This will teach me to tune into PBS. Tuesday night I was watching Abraham Lincoln grapple with the religious implications of the Civil War when my brain spit out a disconcerting thought: In searching for goodness, am I really seeking to discern the will of God?
As I watched God in America, the thought was an obvious one because the show portrayed Lincoln’s agony as turning on issues of good and evil, right and wrong. To find answers, Lincoln realized he had to “discern the will of God.”
Oh dear, is that my intent?
The answer is both yes and now. How frustrating is that!?
As screamingly non-Christian as I am, I suspect the answer to “What is goodness?” may well be the same or close to “What is the will of God?” After all, God can be and is often defined as the ultimate goodness. (I’ll ignore the Rev.
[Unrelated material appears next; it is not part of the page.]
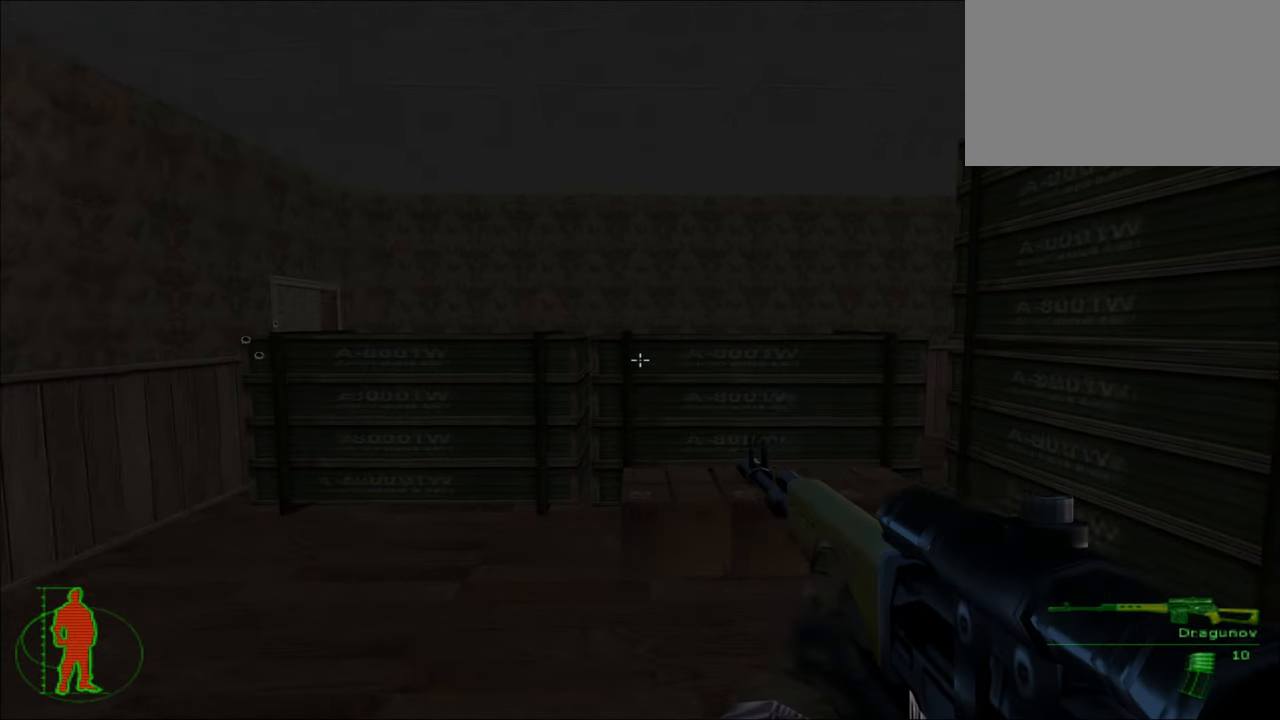
{"keys": ["a", "w"], "mouse": [], "mouse_move": "still", "events": [[183, "a", "down"]]}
Fred Phelps and his God-is-hate brethren right now.)
To do God’s will is to commit acts of goodness. In that sense, my question about goodness can only be answered by understanding God’s will. But that answer leaves me itchy. Something isn’t quite right, and it isn’t just my gut reaction to traditional religion that leaves me feeling twitchy.
The key problem is that seeking God’s will is to look for answers outside myself. Even worse, it is to abdicate responsibility for my own thoughts and actions and none of us — not even the devout — get to do that.
Even the most religious people on the planet must choose their own interpretation of God’s will, and they have to do it every minute of every day. There is no one answer, no matter what the world’s clergy may argue. Devout Christians may well adhere to the Bible, but they still must decide which bits of it to follow and which to ignore. As Robert Wright has shown, following one verse of The Bible takes you down the path to compassion. Following another creates the Fred Phelps of the world.
So, even the churched don’t get a free pass on free will. Deciding to follow God’s will still means you have to work through your own ignorance, emotion, prejudice, twisted and not-so-twisted psychology to discover the will of the divine. And that takes us back where we started with each human being having to take responsibility for discerning our own understanding of goodness.
So here I am: I’m desperate to discern the will of God, in other words, to discern goodness, but I can’t hand over my responsibility to do that to anyone else — not even a supernatural being.
But there’s a problem with depending on myself for answers. I’ve lived long enough to know that I can be woefully inadequate. Delightful? Oh yes. Funny? Often. Deep thinking? To a fault. Confused/unknowing/ignorant/driven by dark emotions? Too often.
What’s the answer?
Perhaps there’s only one possible: Keep trying. Stay humble.